■ Problem requirements ■
Echo word for word everything in the records below, from the very start down to the line that contains "Wear comfortabl", with both ends included.

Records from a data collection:
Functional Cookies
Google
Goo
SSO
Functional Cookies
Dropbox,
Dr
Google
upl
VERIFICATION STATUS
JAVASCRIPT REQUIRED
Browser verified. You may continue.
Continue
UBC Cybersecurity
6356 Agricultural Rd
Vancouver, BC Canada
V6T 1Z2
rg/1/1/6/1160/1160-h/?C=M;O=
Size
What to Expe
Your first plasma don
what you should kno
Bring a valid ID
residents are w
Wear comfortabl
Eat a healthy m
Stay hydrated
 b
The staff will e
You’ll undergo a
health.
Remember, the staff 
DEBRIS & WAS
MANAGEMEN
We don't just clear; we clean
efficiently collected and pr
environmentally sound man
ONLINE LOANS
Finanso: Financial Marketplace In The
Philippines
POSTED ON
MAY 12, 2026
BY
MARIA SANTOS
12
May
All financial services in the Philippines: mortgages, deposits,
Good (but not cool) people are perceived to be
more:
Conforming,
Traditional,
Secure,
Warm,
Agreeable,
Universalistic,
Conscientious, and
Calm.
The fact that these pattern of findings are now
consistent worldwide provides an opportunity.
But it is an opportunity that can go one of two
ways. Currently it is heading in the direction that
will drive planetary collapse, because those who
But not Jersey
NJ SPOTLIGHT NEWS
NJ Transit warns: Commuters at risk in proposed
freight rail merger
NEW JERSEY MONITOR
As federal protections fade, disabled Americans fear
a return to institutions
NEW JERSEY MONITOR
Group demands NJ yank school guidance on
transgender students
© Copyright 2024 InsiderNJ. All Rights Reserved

■ Output ■
Functional Cookies
Google
Goo
SSO
Functional Cookies
Dropbox,
Dr
Google
upl
VERIFICATION STATUS
JAVASCRIPT REQUIRED
Browser verified. You may continue.
Continue
UBC Cybersecurity
6356 Agricultural Rd
Vancouver, BC Canada
V6T 1Z2
rg/1/1/6/1160/1160-h/?C=M;O=
Size
What to Expe
Your first plasma don
what you should kno
Bring a valid ID
residents are w
Wear comfortabl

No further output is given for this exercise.